Public opinion is particularly important if we understand democracy to be fundamentally about rule of the people.
For the people to rule, they must have their voices heard by those in government.
To know whether the people rule or not, evidence is required to prove that those in government are responsible for the voice of the people.
In real democracy, there must be a close match between public opinion and government policies and actions at least in the long run.
The wishes of the people can be discerned in elections to be sure, but a particular powerful way to know what the people want is to ask them directly in a polling survey.
We have been used to guessing what the public think based on conversations in ‘trotros’ and barbering shops, letters to editorsin newspapers, or on what sort of one-liner’s won cheers at political rallies.
Similarly, the angry people who call into radio talk shows, ‘serial callers’ as you may call them, may not hold views that are typical to most Ghanaians.
To figure out what the average Ghanaian thinks, we cannot rely on an unrepresentative group or noisy minorities.
Of late, certain groups and organisations are using some fairly reliable tools developed by social scientists to cull and study the opinion of large groups of people.
Those who use poll results; including citizens encountering polls in newspapers and on television should be aware of certain factors that can undermine the validity of survey research.
Issues of wording and sampling are the key ones. The way in which a question is worded often makes a big difference in the way it is answered.
So in that sense, a survey may not always be capturing what people are thinking or what choices they will make.
Scholars and survey professionals worry about a number of things that can undermine the validity of survey research by making it difficult to draw a sample that is random, representative of an entire population.
Top academic and commercial polling firms claim they are taking steps to overcome these problems, but they are likely to get worse before they become better.
For now, we have to make do with polling results from quality researchers and firms. A good rule of thumb is to see what polls are most relied upon by public opinion scholars and other specialists in that field.
Trust of crowd
First voting surveys carried out in the 1940s and 1950s turned up what scholars considered appalling evidence of public ignorance, lack of interest in politics and a reliance on groups or party loyalties rather than judgement about the issues of the day.
Repeated surveys of the same individuals found that their responses seemed to change randomly from one interview to another.
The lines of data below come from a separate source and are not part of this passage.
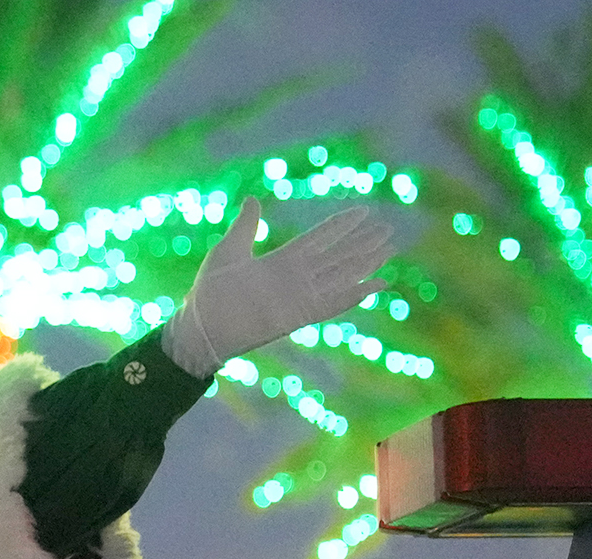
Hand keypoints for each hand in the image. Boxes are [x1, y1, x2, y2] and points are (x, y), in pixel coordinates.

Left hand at [161, 197, 396, 378]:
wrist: (201, 326)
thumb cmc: (210, 291)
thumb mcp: (229, 250)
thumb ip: (247, 225)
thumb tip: (253, 199)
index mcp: (281, 261)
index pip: (319, 239)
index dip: (341, 226)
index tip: (363, 212)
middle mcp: (295, 278)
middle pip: (338, 256)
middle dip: (363, 243)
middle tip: (389, 230)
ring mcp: (299, 297)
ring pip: (342, 277)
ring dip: (367, 264)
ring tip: (390, 251)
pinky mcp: (299, 316)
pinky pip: (333, 305)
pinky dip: (355, 295)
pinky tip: (377, 285)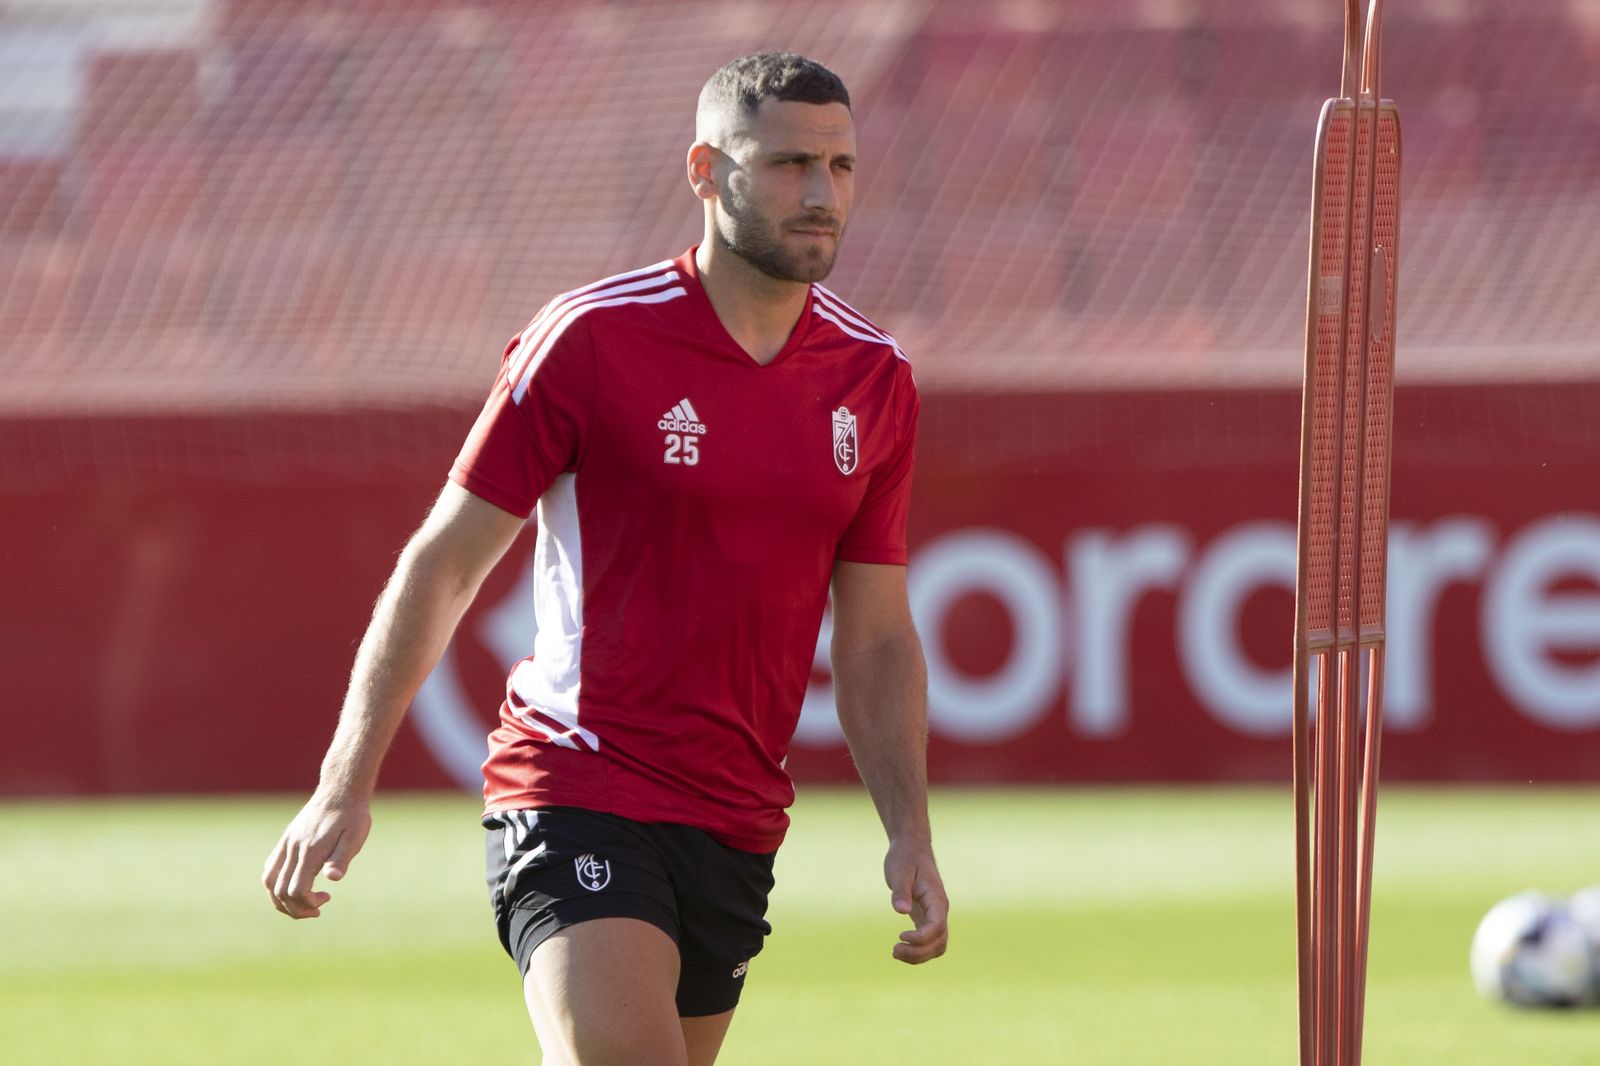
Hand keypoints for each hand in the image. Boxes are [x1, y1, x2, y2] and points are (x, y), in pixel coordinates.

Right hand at [262, 792, 371, 918]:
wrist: (340, 790)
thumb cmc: (352, 816)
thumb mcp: (355, 837)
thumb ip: (341, 858)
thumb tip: (334, 879)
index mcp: (311, 851)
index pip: (297, 890)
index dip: (308, 903)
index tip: (327, 898)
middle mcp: (293, 848)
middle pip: (279, 891)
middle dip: (295, 908)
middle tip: (316, 910)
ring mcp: (287, 843)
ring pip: (269, 881)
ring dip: (281, 900)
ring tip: (302, 904)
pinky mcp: (286, 839)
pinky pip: (271, 867)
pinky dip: (276, 883)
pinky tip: (294, 884)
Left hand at [884, 839, 948, 963]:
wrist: (911, 848)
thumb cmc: (905, 857)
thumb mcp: (899, 870)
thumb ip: (901, 891)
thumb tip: (901, 911)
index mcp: (936, 899)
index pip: (938, 926)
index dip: (922, 938)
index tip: (900, 936)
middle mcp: (939, 910)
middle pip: (940, 942)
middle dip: (919, 952)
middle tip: (894, 950)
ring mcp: (935, 915)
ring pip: (937, 946)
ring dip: (919, 956)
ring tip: (895, 952)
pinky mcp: (926, 918)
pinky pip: (929, 942)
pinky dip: (917, 951)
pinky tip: (900, 948)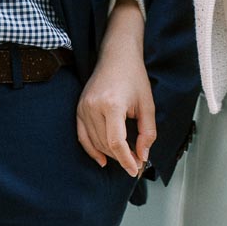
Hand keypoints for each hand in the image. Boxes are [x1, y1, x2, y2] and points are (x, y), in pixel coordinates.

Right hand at [77, 0, 154, 177]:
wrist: (116, 55)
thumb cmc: (134, 76)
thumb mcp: (147, 105)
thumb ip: (147, 133)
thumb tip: (142, 156)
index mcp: (112, 104)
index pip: (116, 142)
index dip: (126, 160)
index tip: (135, 169)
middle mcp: (93, 107)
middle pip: (106, 145)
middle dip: (121, 157)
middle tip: (136, 162)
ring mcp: (83, 108)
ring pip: (95, 143)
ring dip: (111, 154)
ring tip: (126, 157)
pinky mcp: (79, 109)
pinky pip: (83, 136)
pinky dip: (92, 150)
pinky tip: (103, 160)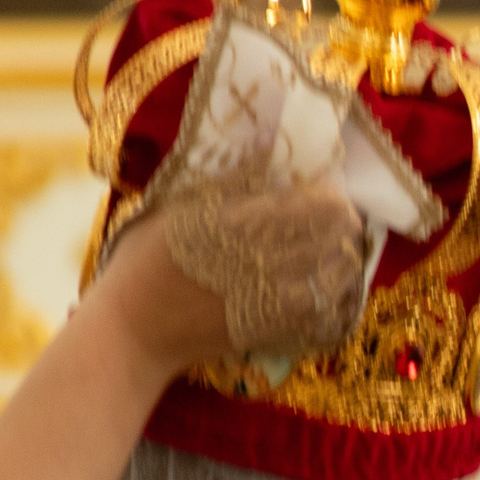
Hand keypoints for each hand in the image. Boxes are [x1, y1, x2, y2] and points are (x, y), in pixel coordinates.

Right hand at [84, 183, 365, 379]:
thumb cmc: (144, 263)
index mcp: (235, 225)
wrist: (133, 331)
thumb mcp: (175, 210)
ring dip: (346, 258)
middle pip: (333, 236)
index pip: (310, 205)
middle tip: (345, 216)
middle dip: (345, 222)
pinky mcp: (274, 332)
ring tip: (344, 248)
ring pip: (337, 275)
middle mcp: (261, 262)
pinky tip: (333, 286)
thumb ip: (227, 182)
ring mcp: (271, 302)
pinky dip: (337, 296)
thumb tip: (268, 146)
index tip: (328, 189)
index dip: (329, 195)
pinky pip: (326, 312)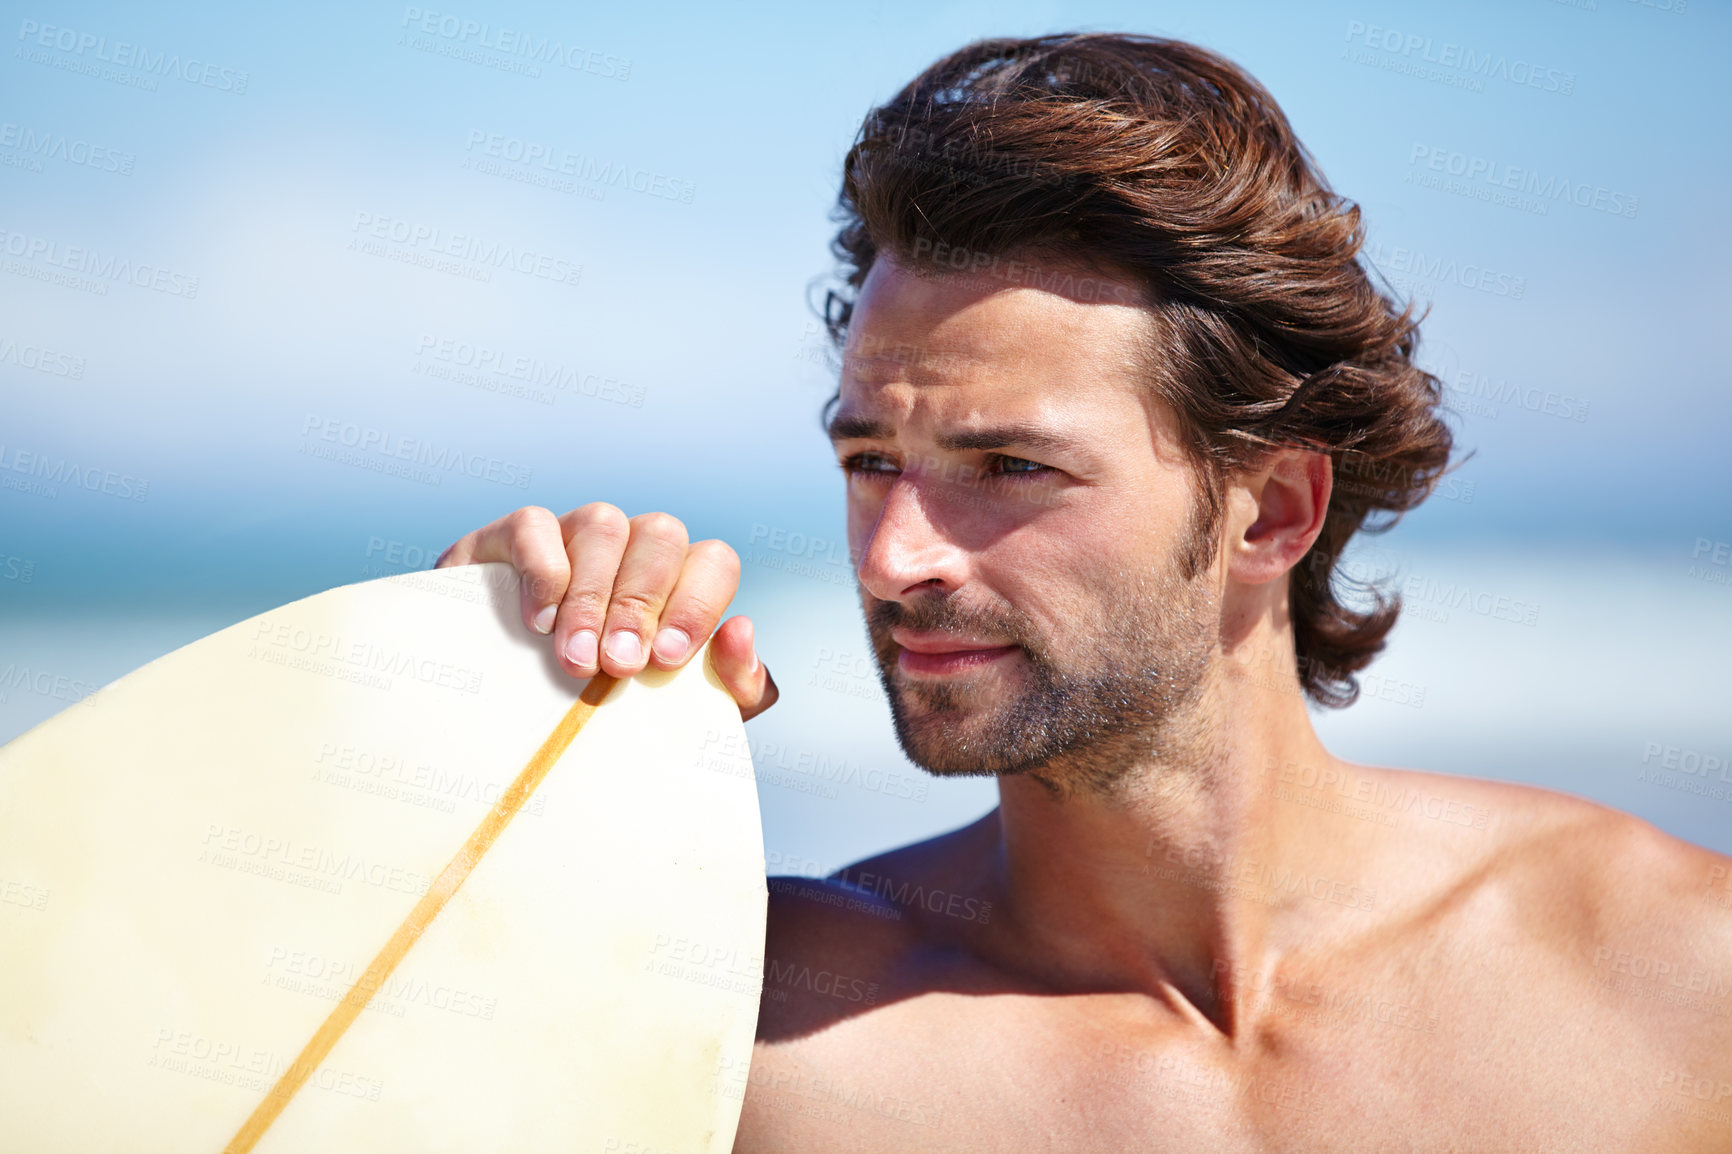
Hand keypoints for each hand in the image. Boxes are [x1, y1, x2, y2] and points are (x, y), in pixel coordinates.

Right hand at [436, 504, 777, 721]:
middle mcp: (634, 547)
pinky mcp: (512, 538)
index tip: (666, 660)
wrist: (509, 717)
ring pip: (603, 524)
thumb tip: (741, 630)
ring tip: (574, 658)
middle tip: (617, 665)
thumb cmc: (610, 711)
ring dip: (592, 594)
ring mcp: (575, 535)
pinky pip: (535, 524)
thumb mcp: (679, 710)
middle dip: (640, 605)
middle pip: (661, 536)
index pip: (714, 562)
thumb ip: (733, 685)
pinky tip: (539, 620)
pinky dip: (542, 568)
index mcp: (681, 579)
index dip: (697, 605)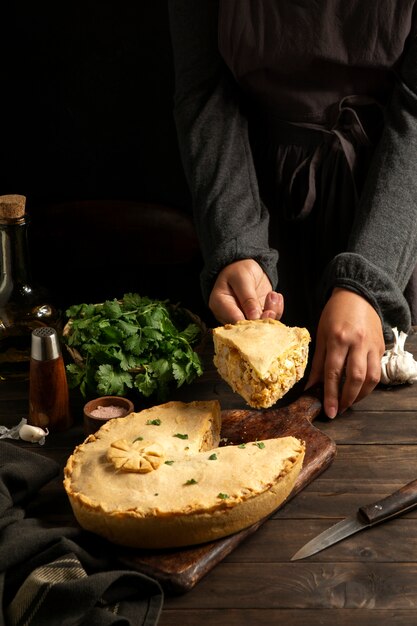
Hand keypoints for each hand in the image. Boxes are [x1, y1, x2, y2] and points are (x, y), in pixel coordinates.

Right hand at [208, 259, 283, 323]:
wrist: (244, 266)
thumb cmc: (238, 270)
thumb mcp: (241, 279)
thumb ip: (248, 298)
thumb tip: (254, 317)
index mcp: (220, 305)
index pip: (233, 321)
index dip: (249, 322)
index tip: (262, 314)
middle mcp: (230, 316)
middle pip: (247, 328)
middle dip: (263, 319)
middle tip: (270, 310)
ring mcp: (245, 317)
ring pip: (261, 325)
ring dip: (272, 312)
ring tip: (273, 295)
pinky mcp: (257, 316)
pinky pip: (269, 320)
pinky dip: (276, 309)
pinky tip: (275, 296)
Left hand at [306, 288, 384, 417]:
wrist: (357, 295)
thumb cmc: (334, 314)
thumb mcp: (320, 335)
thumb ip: (318, 362)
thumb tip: (311, 387)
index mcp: (338, 338)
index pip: (333, 373)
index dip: (330, 395)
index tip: (328, 411)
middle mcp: (357, 343)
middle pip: (355, 378)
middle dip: (347, 399)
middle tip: (339, 410)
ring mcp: (372, 345)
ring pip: (371, 378)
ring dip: (361, 395)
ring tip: (349, 402)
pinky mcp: (381, 347)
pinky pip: (377, 370)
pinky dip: (369, 384)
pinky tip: (360, 389)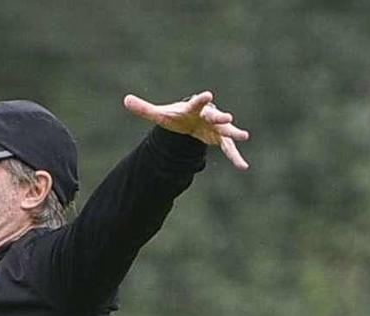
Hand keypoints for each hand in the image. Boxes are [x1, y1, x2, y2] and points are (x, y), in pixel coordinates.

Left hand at [123, 91, 250, 169]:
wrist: (190, 120)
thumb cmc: (176, 116)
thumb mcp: (160, 115)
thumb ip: (144, 109)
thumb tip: (125, 100)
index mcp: (193, 108)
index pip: (196, 103)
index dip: (201, 100)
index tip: (207, 95)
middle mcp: (207, 115)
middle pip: (214, 115)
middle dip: (220, 116)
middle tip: (227, 117)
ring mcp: (216, 127)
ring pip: (226, 130)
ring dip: (233, 133)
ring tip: (244, 136)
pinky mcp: (219, 138)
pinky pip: (229, 148)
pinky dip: (235, 157)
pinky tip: (243, 166)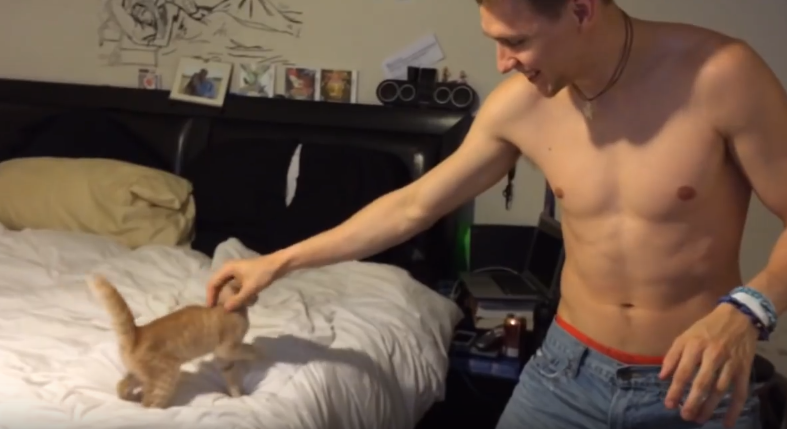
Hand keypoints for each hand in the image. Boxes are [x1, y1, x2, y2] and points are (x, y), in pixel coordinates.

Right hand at [206, 254, 285, 310]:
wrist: (279, 265)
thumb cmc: (263, 274)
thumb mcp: (250, 289)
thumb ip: (237, 300)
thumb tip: (225, 309)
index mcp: (227, 269)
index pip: (212, 283)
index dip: (210, 297)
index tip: (211, 309)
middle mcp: (229, 269)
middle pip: (219, 285)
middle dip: (221, 298)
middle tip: (221, 311)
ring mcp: (237, 272)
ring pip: (229, 287)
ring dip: (233, 297)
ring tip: (237, 306)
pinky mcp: (244, 275)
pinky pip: (237, 287)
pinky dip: (241, 294)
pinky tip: (251, 300)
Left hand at [659, 303, 758, 426]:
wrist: (739, 317)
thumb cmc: (706, 328)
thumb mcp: (685, 336)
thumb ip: (672, 356)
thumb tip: (662, 377)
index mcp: (695, 346)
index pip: (683, 372)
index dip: (675, 390)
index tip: (669, 404)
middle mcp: (713, 355)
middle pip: (702, 383)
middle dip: (692, 402)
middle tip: (685, 416)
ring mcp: (730, 363)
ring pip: (720, 390)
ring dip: (709, 407)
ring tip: (699, 419)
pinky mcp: (744, 369)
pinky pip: (740, 392)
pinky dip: (735, 409)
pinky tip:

Whether people are fit to rule depends on the quality of public opinion. Most people of course do not know a lot of facts about politics and how it works; they do no also have well worked-out ideologies or highly stable policy preferences.
But most of the time, the collective public opinion of citizens proves certain assumptions in this direction wrong.
When economic times are tough during recession, for example, no amount of rhetoric from political leaders, the news media or interest groups is likely to convince people. People have reality checks in such circumstances.
The government can discard public opinion in certain circumstances, but it is dangerous to assume that public opinion lacks proper focus and wisdom, for which reason it going by it would be pandering to the whims of the public rather than exercising leadership.
Public opinion eventually translates into votes at election time. So staying at the right side of public opinion, giving people what they want in terms of policies, is how people gain and keep elected office.